Segundo a proposta do MMA para a área do refúgio, dos 268,195 hectares, 47,5% correspondem a áreas de floresta ombrófila mista/densa primária ou secundária em estágio avançado de regeneração ou sucessão; 46,29% são para campos naturais; 3,11% destinam-se a floresta secundária em estágio inicial/médio de sucessão; 1,53% são para a silvicultura; 0,47% para a agricultura e 1,03% para hidrografia.

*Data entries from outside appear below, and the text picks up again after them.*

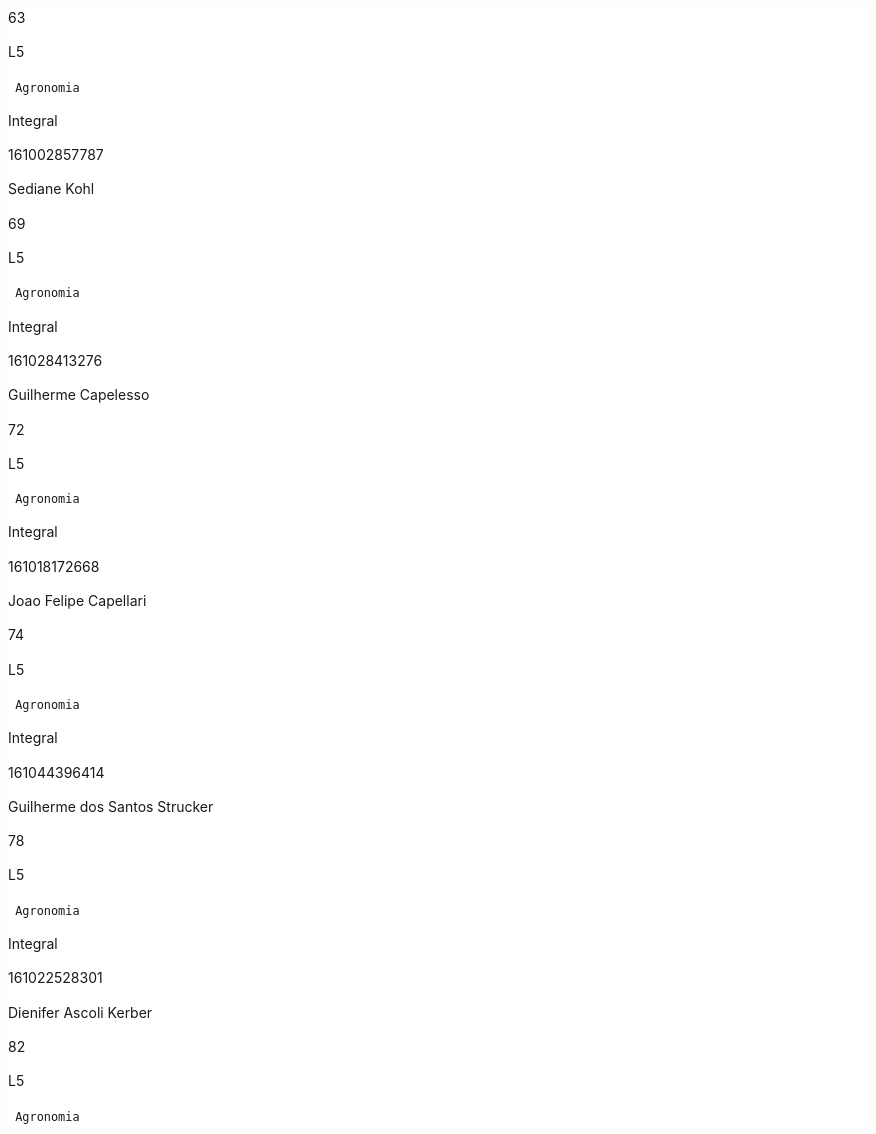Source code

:    63

   L5

     Agronomia

   Integral

   161002857787

   Sediane Kohl

   69

   L5

     Agronomia

   Integral

   161028413276

   Guilherme Capelesso

   72

   L5

     Agronomia

   Integral

   161018172668

   Joao Felipe Capellari

   74

   L5

     Agronomia

   Integral

   161044396414

   Guilherme dos Santos Strucker

   78

   L5

     Agronomia

   Integral

   161022528301

   Dienifer Ascoli Kerber

   82

   L5

     Agronomia
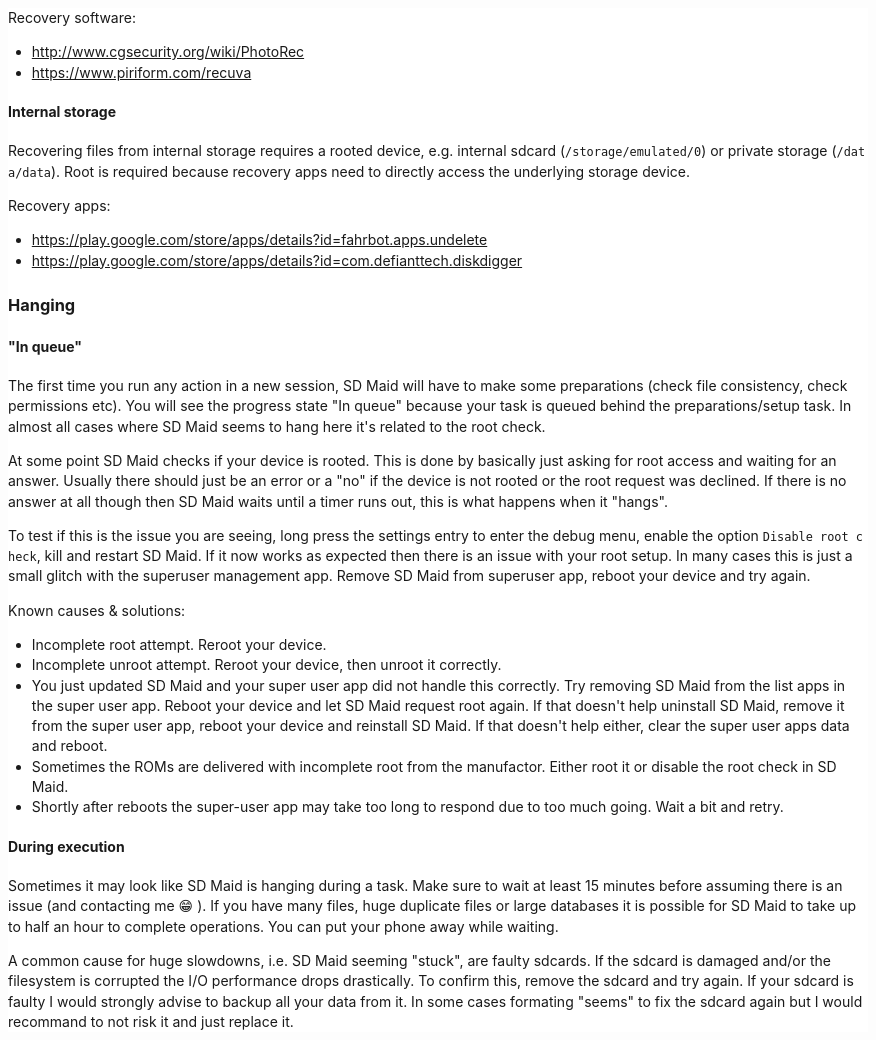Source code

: Recovery software:
* http://www.cgsecurity.org/wiki/PhotoRec
* https://www.piriform.com/recuva

#### Internal storage
Recovering files from internal storage requires a rooted device, e.g. internal sdcard (`/storage/emulated/0`) or private storage (`/data/data`). Root is required because recovery apps need to directly access the underlying storage device.

Recovery apps:
* https://play.google.com/store/apps/details?id=fahrbot.apps.undelete
* https://play.google.com/store/apps/details?id=com.defianttech.diskdigger

### Hanging
#### "In queue"
The first time you run any action in a new session, SD Maid will have to make some preparations (check file consistency, check permissions etc). You will see the progress state "In queue" because your task is queued behind the preparations/setup task. In almost all cases where SD Maid seems to hang here it's related to the root check.

At some point SD Maid checks if your device is rooted. This is done by basically just asking for root access and waiting for an answer. Usually there should just be an error or a "no" if the device is not rooted or the root request was declined. If there is no answer at all though then SD Maid waits until a timer runs out, this is what happens when it "hangs".

To test if this is the issue you are seeing, long press the settings entry to enter the debug menu, enable the option `Disable root check`, kill and restart SD Maid. If it now works as expected then there is an issue with your root setup. In many cases this is just a small glitch with the superuser management app. Remove SD Maid from superuser app, reboot your device and try again.

Known causes & solutions:
* Incomplete root attempt. Reroot your device.
* Incomplete unroot attempt. Reroot your device, then unroot it correctly.
* You just updated SD Maid and your super user app did not handle this correctly. Try removing SD Maid from the list apps in the super user app. Reboot your device and let SD Maid request root again. If that doesn't help uninstall SD Maid, remove it from the super user app, reboot your device and reinstall SD Maid. If that doesn't help either, clear the super user apps data and reboot.
* Sometimes the ROMs are delivered with incomplete root from the manufactor. Either root it or disable the root check in SD Maid.
* Shortly after reboots the super-user app may take too long to respond due to too much going. Wait a bit and retry.

#### During execution
Sometimes it may look like SD Maid is hanging during a task. Make sure to wait at least 15 minutes before assuming there is an issue (and contacting me 😁 ). If you have many files, huge duplicate files or large databases it is possible for SD Maid to take up to half an hour to complete operations. You can put your phone away while waiting.

A common cause for huge slowdowns, i.e. SD Maid seeming "stuck", are faulty sdcards. If the sdcard is damaged and/or the filesystem is corrupted the I/O performance drops drastically. To confirm this, remove the sdcard and try again. If your sdcard is faulty I would strongly advise to backup all your data from it. In some cases formating "seems" to fix the sdcard again but I would recommand to not risk it and just replace it.
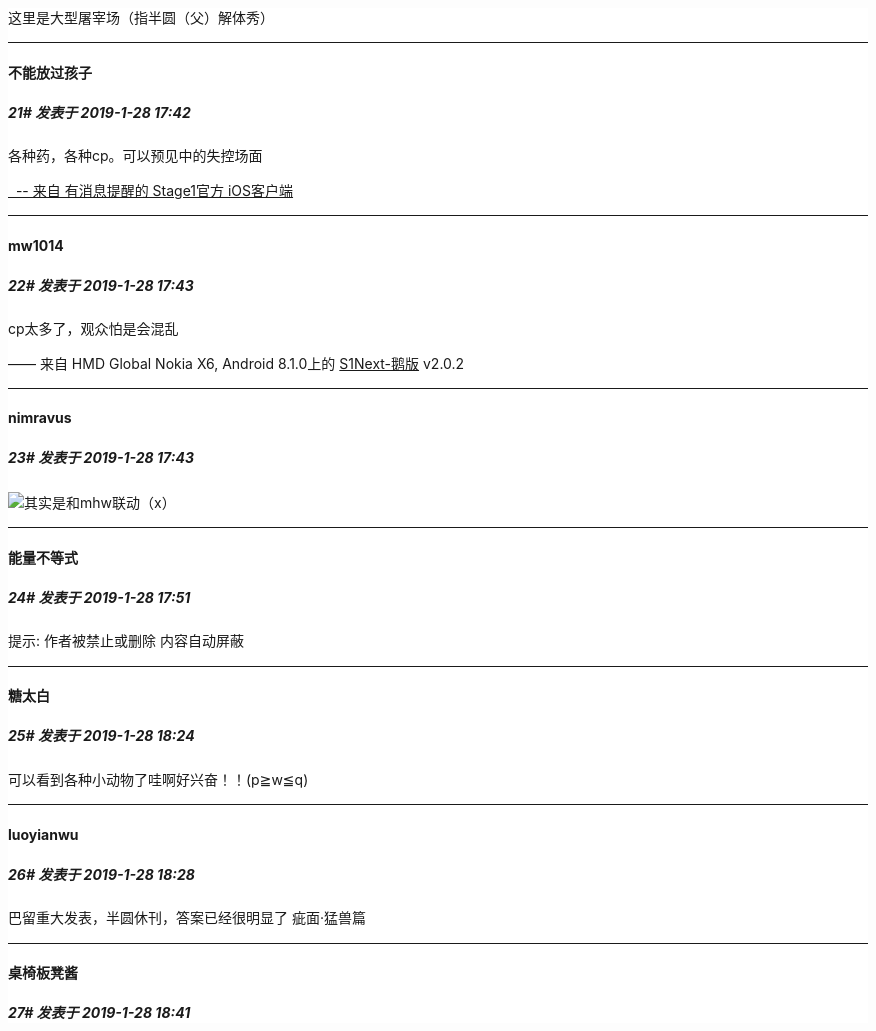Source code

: 这里是大型屠宰场（指半圆（父）解体秀）

*****

####  不能放过孩子  
##### 21#       发表于 2019-1-28 17:42

各种药，各种cp。可以预见中的失控场面

[  -- 来自 有消息提醒的 Stage1官方 iOS客户端](https://itunes.apple.com/fi/app/saraba1st/id1221237470?mt=8)

*****

####  mw1014  
##### 22#       发表于 2019-1-28 17:43

cp太多了，观众怕是会混乱

—— 来自 HMD Global Nokia X6, Android 8.1.0上的 [S1Next-鹅版](https://github.com/ykrank/S1-Next/releases) v2.0.2

*****

####  nimravus  
##### 23#       发表于 2019-1-28 17:43

<img src="https://static.saraba1st.com/image/smiley/face2017/009.gif" referrerpolicy="no-referrer">其实是和mhw联动（x）

*****

####  能量不等式  
##### 24#       发表于 2019-1-28 17:51

提示: 作者被禁止或删除 内容自动屏蔽

*****

####  糖太白  
##### 25#       发表于 2019-1-28 18:24

可以看到各种小动物了哇啊好兴奋！！(p≧w≦q)

*****

####  luoyianwu  
##### 26#       发表于 2019-1-28 18:28

巴留重大发表，半圆休刊，答案已经很明显了
疵面·猛兽篇

*****

####  桌椅板凳酱  
##### 27#       发表于 2019-1-28 18:41
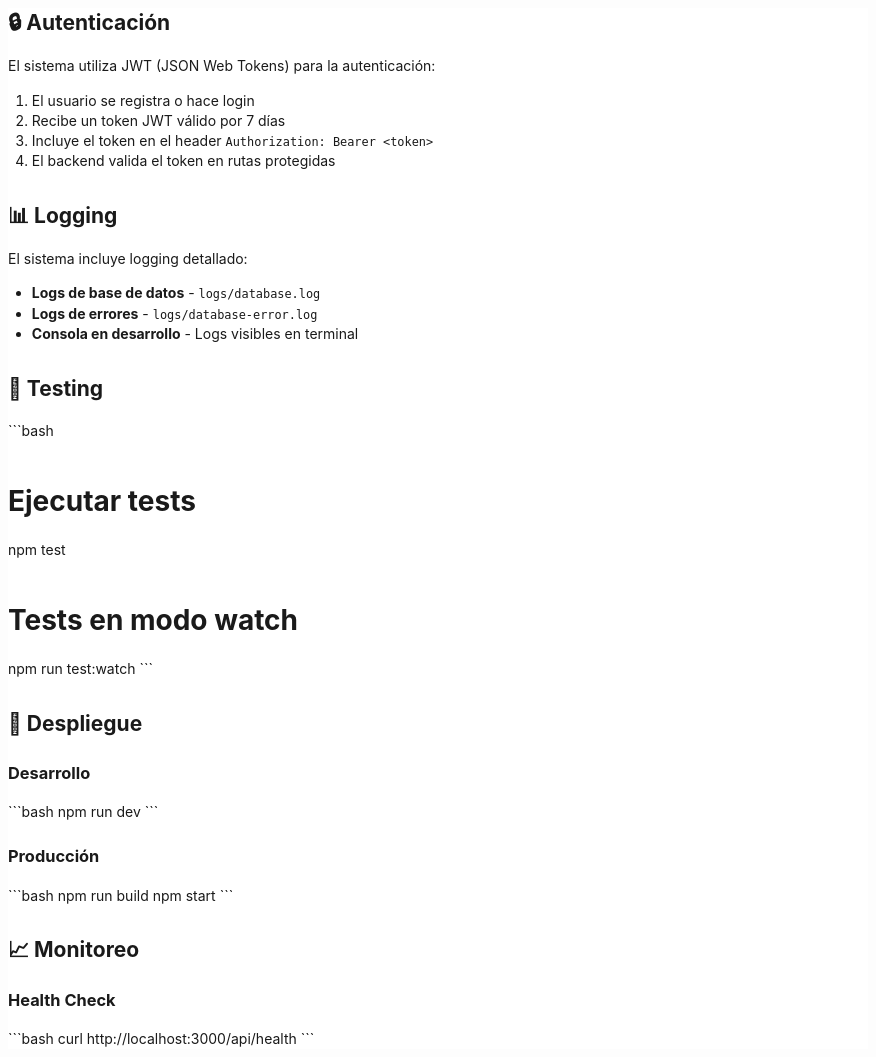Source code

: 
## 🔒 Autenticación

El sistema utiliza JWT (JSON Web Tokens) para la autenticación:

1. El usuario se registra o hace login
2. Recibe un token JWT válido por 7 días
3. Incluye el token en el header `Authorization: Bearer <token>`
4. El backend valida el token en rutas protegidas

## 📊 Logging

El sistema incluye logging detallado:

- **Logs de base de datos** - `logs/database.log`
- **Logs de errores** - `logs/database-error.log`
- **Consola en desarrollo** - Logs visibles en terminal

## 🧪 Testing

\`\`\`bash
# Ejecutar tests
npm test

# Tests en modo watch
npm run test:watch
\`\`\`

## 🚀 Despliegue

### Desarrollo
\`\`\`bash
npm run dev
\`\`\`

### Producción
\`\`\`bash
npm run build
npm start
\`\`\`

## 📈 Monitoreo

### Health Check
\`\`\`bash
curl http://localhost:3000/api/health
\`\`\`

Os municípios de localização da reserva, em Santa Catarina, são: Capão Alto (3,30% da área municipal), Lages (10,04%), São Joaquim (13,8%), Jacinto Machado (12,1%), Timbé do Sul (53,9%), Morro Grande (54,1%), Bom Jardim da Serra (26,3%), Nova Veneza (16,2%), Siderópolis (13,2%); Treviso (16,7%); Lauro Müller (27,6%). No Rio Grande do Sul, serão abrangidos Bom Jesus (21,8%), Cambará do Sul (8,6%) e São José dos Ausentes(55,8%). Esta área total foi reconhecida pelo Governo Federal como de Extrema Importância Biológica para fins de conservação por meio do Decreto Federal 5.092/2004, atualizado por Portaria do MMA de 09/2007. Todos os municípios abrangidos terão direito a compensações pelo ICMS Ecológico, o qual terá um valor proporcional, por município, ao tamanho e tipo de área protegida.
 
"NIMBY invertido"
Para levar a proposta da criação do refúgio às comunidades dos locais para onde está proposto, recentemente foram realizadas quatro audiências públicas pelo Instituto Chico Mendes de Biodiversidade (ICMBio) do MMA: dia a 28 de abril, em Bom Jesus (RS); dia 29 de abril, em São José dos Ausentes (RS); dia 30, no Auditório do Centro de Ciências Agroveterinárias (CAV) da UFSC, em Lages (SC), e dia 2 de maio, em Timbé do Sul (SC). Segundo uma integrante do Ibama RS que participou de uma dessas audiências, em São José dos Ausentes, está havendo uma massiva rejeição da proposta por parte dos prefeitos. "Eles alegam que vai engessar a economia", observa a técnica, lembrando que na região existem atividades como pecuária e cultivo de maçãs e batatas. Há um temor de que a criação de uma área de preservação se transforme em um pesadelo econômico para os prefeitos, assim como as próprias hidrelétricas ainda vêm sendo, a ponto de se criar, na Assembléia Legislativa do Rio Grande do Sul, no último dia 13 de maio, uma subcomissão para tratar de impactos socioeconômicos desses empreendimentos.

Contudo, o que está em foco, no caso do refúgio, é a preservação de um tesouro biológico que não vai gerar, de imediato, valor econômico para as futuras gerações. Cabe questionar se a máxima do NIMBY não está sendo invertida, ou seja, deixando de ser aplicada aos danos ambientais para aplicar-se aos supostos danos econômicos. Há necessidade de se deixar bem claros os termos de compensação econômica para os 14 municípios evolvidos, a fim de que novas atividades econômicas, compatíveis com a preservação ambiental - como o turismo ecológico, por exemplo - possam ser introduzidas e mantidas de maneira rentável, e que os mecanismos do ICMS Ecológico realmente funcionem.

Todos querem energia disponível e barata, mas nenhum prefeito quer perdas no comércio e na indústria com o desaparecimento de áreas por alagamento. Municípios querem compensação por perdas econômicas derivadas de grandes empreendimentos hidrelétricos, mas agora acenam querer "longe do seu jardim" o que consideram perda -em cifrões - com a preservação da biodiversidade. Este é um problema não só dos prefeitos, mas de toda a sociedade. Quanto estamos dispostos a suportar, ou renunciar hoje para que o fim da biodiversidade não nos crie condições de morte no futuro?